The Union Club is the oldest private club in New York City and the fifth oldest in the United States, after the South River Club in Annapolis, Maryland (between 1700 and 1732), the Schuylkill Fishing Company in Andalusia, Pennsylvania (1732), the Old Colony Club in Plymouth, Massachusetts (1769), and the Philadelphia Club in Philadelphia, Pennsylvania (1834). The Union Club is considered one of the most prestigious clubs in New York City.

The current building is the club's sixth clubhouse and the third built specifically for the members. The prior two clubhouses were at Fifth Avenue and 21st Street, occupied from 1855 to 1903; and on the northeast corner of Fifth Avenue and 51st Street, a limestone clubhouse occupied from 1903 to 1933.

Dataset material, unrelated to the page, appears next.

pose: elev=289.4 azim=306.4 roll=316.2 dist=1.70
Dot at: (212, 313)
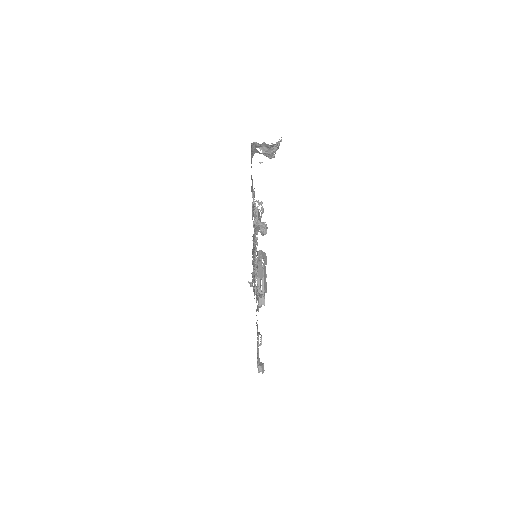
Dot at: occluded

In 1927, club members voted to move uptown, to a quieter and less crowded location. They hired architects William Adams Delano and Chester Holmes Aldrich—who had previously designed buildings for the Knickerbocker Club, the Brook Club, and the Colony Club—to design their new clubhouse. The Union moved to its current location in 1933. The building is known for its opulence and idiosyncratic details. At one point the building featured five dining rooms and a humidor with 100,000 cigars. Notable rooms include the card room, the backgammon room, the library, and the lounge (off the squash courts).